C'est donc en s'incorporant à
l'offrande du Christ à la messe que s'élèvera vers le Père la prière d'offrande
de la communauté et de chacun de ses membres. De la messe, cette prière
d'offrande s'étendra à toute la vie chrétienne. Par la force du Christ sacrifié
sur l'autel et reçu dans la communion, le chrétien réussira à se maintenir dans
une disposition de don filial. Il multipliera au cours de ses journées les
manifestations de son offrande personnelle.
À la messe se rattacheront des actes
décisifs d'offrande comme ceux de l'engagement sacerdotal ou de la profession
religieuse. La personne humaine qui veut offrir à Dieu tout son cœur et toute
sa vie, mettre à la disposition du royaume du Christ toute son énergie et
toutes ses possibilités d'action, ne pourrait mieux exprimer son offrande qu'en
l'unissant à celle du Rédempteur. Par la voix même de Jésus, elle peut redire
au Père : « Père, entre tes mains je remets mon esprit », non
pas en vue de la mort mais pour une vie entièrement consacrée à son service. La
participation à la messe lui permet d'incorporer son don à celui du Christ.

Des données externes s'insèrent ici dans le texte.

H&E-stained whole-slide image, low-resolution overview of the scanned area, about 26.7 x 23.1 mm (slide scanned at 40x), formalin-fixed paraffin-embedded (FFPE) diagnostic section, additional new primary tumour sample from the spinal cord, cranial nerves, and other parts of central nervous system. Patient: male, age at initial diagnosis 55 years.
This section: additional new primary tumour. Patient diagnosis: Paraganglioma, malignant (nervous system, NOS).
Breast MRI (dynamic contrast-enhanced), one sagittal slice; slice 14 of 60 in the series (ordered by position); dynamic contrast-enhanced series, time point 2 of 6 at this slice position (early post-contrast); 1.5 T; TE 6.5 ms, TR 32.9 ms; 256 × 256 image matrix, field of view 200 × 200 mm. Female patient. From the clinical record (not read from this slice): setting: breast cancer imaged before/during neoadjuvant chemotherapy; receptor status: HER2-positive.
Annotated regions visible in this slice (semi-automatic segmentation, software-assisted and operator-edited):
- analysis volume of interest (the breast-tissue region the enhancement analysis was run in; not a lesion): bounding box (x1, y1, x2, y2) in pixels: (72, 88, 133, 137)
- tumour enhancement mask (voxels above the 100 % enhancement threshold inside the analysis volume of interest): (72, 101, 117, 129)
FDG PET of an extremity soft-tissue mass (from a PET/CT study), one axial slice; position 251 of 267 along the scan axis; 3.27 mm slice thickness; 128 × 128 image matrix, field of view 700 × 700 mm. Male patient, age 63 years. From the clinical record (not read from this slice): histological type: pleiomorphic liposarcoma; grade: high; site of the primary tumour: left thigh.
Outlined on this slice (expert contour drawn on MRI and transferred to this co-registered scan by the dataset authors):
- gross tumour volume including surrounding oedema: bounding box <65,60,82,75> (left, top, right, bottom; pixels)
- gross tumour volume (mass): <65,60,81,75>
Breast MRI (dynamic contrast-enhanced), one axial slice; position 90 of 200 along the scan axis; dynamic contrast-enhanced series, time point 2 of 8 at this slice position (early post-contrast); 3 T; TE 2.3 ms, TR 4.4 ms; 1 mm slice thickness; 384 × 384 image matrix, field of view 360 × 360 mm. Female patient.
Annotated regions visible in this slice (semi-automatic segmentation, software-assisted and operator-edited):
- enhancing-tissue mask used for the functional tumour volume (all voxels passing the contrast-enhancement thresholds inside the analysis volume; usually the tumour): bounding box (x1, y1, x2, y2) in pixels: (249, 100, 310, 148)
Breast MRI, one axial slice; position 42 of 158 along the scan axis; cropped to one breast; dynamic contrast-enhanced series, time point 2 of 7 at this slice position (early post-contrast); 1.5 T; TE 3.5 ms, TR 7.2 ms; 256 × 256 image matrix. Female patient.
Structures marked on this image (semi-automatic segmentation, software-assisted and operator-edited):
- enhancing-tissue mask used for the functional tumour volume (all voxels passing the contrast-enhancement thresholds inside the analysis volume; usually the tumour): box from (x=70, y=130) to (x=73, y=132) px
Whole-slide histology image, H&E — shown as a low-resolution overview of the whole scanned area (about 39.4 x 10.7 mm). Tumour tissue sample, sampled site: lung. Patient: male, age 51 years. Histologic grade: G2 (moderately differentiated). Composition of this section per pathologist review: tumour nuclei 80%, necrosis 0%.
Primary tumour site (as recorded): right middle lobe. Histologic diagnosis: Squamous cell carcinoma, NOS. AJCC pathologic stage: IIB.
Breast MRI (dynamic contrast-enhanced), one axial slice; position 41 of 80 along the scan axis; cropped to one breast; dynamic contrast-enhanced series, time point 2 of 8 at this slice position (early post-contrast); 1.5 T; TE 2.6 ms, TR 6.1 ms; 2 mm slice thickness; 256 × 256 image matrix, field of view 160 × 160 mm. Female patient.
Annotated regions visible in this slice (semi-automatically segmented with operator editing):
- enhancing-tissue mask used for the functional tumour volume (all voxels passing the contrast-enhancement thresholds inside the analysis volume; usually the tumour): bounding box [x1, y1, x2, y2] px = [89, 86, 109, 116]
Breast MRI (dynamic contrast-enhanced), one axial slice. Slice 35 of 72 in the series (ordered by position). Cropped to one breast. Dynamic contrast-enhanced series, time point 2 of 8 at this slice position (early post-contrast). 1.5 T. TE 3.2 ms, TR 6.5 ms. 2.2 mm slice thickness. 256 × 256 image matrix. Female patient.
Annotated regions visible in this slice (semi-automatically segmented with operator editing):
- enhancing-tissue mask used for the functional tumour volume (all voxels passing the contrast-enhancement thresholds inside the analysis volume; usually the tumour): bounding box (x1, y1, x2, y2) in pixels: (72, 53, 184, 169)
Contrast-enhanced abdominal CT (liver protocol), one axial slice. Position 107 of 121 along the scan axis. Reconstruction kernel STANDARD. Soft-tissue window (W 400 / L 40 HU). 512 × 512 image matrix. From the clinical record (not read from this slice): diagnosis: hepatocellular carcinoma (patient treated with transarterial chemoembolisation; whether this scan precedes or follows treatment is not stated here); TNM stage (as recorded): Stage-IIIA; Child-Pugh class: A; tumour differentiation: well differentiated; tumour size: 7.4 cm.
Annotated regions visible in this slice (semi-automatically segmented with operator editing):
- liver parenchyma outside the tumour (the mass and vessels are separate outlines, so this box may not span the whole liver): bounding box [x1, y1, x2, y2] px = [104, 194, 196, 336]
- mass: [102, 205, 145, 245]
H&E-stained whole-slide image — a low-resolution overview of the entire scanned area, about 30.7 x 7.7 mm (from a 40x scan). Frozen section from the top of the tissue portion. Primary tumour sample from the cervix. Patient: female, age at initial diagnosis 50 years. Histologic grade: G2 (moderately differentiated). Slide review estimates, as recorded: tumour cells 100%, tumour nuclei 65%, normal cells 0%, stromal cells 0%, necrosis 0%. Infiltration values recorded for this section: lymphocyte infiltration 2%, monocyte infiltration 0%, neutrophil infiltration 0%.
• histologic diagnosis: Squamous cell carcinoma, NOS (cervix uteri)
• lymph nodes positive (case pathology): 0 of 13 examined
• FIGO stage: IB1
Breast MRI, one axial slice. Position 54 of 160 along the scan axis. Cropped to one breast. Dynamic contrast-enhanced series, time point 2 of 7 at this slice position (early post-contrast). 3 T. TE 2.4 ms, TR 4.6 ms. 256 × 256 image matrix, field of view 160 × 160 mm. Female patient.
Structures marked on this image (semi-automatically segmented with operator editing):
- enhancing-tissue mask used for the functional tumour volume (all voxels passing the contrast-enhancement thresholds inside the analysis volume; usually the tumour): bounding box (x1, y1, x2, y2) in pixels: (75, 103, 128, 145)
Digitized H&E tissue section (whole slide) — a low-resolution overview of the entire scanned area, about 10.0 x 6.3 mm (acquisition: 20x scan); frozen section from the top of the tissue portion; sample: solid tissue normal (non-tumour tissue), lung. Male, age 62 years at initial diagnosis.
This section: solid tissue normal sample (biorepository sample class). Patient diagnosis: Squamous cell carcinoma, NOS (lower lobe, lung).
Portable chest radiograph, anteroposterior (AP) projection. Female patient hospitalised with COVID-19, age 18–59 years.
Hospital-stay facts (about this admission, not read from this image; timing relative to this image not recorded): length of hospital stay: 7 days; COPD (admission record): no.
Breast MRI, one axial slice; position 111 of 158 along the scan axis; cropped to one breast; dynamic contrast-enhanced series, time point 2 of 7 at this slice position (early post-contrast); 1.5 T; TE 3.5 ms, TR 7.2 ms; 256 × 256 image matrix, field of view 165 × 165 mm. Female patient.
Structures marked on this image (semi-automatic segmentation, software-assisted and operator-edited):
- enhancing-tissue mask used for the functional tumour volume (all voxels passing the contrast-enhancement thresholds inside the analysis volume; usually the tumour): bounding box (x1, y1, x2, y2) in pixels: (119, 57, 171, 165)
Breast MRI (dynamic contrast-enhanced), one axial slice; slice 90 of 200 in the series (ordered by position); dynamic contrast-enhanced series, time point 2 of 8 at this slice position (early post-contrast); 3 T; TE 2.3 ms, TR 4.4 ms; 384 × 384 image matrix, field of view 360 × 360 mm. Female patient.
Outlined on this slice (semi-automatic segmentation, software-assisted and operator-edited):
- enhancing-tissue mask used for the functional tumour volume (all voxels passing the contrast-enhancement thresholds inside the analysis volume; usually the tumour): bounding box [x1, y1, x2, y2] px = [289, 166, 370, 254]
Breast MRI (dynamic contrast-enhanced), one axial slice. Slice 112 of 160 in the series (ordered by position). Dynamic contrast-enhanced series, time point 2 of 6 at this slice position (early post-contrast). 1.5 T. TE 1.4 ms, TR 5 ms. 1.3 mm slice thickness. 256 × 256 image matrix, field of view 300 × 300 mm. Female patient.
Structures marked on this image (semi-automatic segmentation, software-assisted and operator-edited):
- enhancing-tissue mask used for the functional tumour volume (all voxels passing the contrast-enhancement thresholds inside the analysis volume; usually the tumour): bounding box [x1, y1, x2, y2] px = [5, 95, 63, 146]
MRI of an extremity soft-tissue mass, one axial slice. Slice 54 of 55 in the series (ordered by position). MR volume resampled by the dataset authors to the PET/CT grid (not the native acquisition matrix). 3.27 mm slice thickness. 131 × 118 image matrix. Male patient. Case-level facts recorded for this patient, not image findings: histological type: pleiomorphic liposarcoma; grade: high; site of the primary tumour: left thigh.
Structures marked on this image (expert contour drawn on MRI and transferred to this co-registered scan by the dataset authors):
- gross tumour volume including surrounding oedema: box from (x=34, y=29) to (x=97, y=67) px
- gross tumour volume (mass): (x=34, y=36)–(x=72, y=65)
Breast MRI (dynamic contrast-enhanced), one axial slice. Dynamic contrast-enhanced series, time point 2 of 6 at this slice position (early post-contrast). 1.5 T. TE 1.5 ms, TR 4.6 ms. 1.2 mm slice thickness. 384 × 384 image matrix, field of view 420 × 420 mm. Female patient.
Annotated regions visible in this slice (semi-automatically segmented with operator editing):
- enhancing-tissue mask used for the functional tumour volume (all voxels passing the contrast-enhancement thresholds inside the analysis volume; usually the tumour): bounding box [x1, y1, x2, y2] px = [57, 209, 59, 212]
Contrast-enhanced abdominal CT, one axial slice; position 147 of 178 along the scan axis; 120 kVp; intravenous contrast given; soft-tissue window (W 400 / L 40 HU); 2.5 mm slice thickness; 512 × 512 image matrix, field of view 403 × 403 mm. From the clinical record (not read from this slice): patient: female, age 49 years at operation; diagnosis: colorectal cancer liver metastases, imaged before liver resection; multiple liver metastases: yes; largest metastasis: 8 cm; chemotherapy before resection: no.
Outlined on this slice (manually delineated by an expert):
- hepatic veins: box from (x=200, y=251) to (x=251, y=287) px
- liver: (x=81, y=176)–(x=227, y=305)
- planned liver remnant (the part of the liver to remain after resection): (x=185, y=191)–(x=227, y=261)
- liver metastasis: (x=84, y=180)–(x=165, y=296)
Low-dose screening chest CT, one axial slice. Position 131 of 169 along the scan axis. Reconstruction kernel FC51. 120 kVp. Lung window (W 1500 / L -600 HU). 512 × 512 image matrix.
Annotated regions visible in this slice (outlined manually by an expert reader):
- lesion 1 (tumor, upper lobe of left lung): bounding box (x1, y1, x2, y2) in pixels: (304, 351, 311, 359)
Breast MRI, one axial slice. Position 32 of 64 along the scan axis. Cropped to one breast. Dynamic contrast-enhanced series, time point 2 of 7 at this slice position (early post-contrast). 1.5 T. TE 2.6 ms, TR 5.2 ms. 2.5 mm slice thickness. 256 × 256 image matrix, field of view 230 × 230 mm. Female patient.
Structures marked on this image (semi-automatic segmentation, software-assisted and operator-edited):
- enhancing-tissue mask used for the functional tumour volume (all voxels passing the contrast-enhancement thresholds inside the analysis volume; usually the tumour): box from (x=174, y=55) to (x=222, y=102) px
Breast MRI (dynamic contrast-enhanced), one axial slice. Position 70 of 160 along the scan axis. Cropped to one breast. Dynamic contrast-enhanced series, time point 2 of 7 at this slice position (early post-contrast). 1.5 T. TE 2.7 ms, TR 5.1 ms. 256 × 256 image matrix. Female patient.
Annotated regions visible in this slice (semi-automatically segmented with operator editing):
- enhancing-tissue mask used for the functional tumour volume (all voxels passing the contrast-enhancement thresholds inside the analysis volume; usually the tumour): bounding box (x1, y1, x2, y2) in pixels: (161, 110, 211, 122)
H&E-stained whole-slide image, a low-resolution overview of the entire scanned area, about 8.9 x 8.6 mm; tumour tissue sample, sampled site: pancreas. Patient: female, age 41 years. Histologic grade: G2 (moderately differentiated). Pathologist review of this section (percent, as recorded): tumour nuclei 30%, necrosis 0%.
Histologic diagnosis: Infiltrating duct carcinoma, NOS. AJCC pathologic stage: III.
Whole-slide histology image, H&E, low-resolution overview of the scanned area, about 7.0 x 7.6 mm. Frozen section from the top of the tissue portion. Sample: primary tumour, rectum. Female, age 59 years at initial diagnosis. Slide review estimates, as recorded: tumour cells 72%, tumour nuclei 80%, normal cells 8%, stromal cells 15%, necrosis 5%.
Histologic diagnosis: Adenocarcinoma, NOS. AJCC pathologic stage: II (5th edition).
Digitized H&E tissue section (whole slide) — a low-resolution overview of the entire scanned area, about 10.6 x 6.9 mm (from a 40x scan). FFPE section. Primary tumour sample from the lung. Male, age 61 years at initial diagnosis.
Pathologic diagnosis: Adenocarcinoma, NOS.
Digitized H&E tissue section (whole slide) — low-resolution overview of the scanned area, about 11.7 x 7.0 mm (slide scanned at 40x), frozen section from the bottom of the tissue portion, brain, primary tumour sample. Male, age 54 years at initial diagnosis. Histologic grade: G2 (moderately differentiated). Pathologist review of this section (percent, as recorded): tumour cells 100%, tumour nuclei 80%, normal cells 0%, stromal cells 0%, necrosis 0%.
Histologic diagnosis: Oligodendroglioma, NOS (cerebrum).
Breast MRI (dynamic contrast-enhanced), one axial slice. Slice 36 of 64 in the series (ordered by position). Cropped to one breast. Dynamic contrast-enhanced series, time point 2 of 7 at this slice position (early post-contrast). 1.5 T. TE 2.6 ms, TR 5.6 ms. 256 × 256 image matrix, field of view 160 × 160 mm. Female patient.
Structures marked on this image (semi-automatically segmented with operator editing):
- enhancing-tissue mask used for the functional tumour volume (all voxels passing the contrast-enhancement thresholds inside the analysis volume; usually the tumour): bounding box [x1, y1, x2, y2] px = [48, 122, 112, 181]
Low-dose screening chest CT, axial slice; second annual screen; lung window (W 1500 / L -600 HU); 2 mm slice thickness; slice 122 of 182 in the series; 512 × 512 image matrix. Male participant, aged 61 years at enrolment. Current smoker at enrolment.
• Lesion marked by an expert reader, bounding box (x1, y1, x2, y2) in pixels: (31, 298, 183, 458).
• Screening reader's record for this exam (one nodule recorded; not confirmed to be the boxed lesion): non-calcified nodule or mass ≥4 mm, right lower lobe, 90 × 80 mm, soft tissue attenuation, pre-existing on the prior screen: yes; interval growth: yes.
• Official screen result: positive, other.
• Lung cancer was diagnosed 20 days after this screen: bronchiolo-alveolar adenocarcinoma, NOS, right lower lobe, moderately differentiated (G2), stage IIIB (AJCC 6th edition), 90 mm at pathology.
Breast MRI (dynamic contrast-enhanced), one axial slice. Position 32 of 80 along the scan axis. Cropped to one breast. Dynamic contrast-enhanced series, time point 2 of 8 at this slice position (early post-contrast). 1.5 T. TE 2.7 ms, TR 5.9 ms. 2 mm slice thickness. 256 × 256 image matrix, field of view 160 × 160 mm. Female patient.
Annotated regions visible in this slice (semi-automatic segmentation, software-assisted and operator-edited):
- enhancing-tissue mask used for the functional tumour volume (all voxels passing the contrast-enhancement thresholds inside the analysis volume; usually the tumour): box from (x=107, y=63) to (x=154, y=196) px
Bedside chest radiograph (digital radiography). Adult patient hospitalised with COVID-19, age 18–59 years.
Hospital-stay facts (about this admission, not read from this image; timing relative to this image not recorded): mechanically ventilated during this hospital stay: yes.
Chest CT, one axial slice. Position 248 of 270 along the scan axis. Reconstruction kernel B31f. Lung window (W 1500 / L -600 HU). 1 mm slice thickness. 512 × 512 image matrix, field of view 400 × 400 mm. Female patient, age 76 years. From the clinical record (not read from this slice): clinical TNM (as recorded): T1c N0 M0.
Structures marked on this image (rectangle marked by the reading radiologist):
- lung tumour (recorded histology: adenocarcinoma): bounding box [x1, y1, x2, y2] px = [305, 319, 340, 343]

Célébré au cours d'une messe, le
mariage révèle par là son aspect, souvent moins bien compris, d'offrande à
Dieu. Le sacrifice de l'autel invite les époux à encadrer leur engagement
mutuel dans une prière d'offrande ; leur don réciproque ne pourra en effet
se réaliser, se maintenir et s'approfondir que dans ce don au Père, à un Père
d'où descendent toute paternité et toute maternité.
Outre les offrandes capitales de
l'existence humaine, les plus humbles offrandes de la vie quotidienne tirent de
la messe leur force et leur élan. Un esprit d'offrande doit animer tout le
comportement du chrétien ; vivre dans le Christ, c'est vivre en s'offrant
au Père. Dans la mesure où il exerce une emprise sur le monde, l'homme est
invité à l'offrir ; toutes les choses et tous les biens qu'il possède
feront partie de cette offrande. Il est surtout appelé à offrir son être et son
activité à chaque instant, tout ce qui lui arrive et tout ce qui marque sa vie
personnelle, rencontres, événements heureux ou malheureux. Même sa misère ou sa
détresse, il peut encore les offrir et leur conférer ainsi une véritable
valeur. Rien chez un chrétien ne doit demeurer en dehors de l'offrande, car
rien n'est étranger à sa qualité de fils de Dieu, et par conséquent rien ne
peut être soustrait à son don filial.
Jean Galot, sj, in La Prière, intimité filiale (DDB 1965)
1. He, X,
5-7.
2. Lc, I, 38.
3. Lc, XXIII, 46.
4. Jn, X, 18.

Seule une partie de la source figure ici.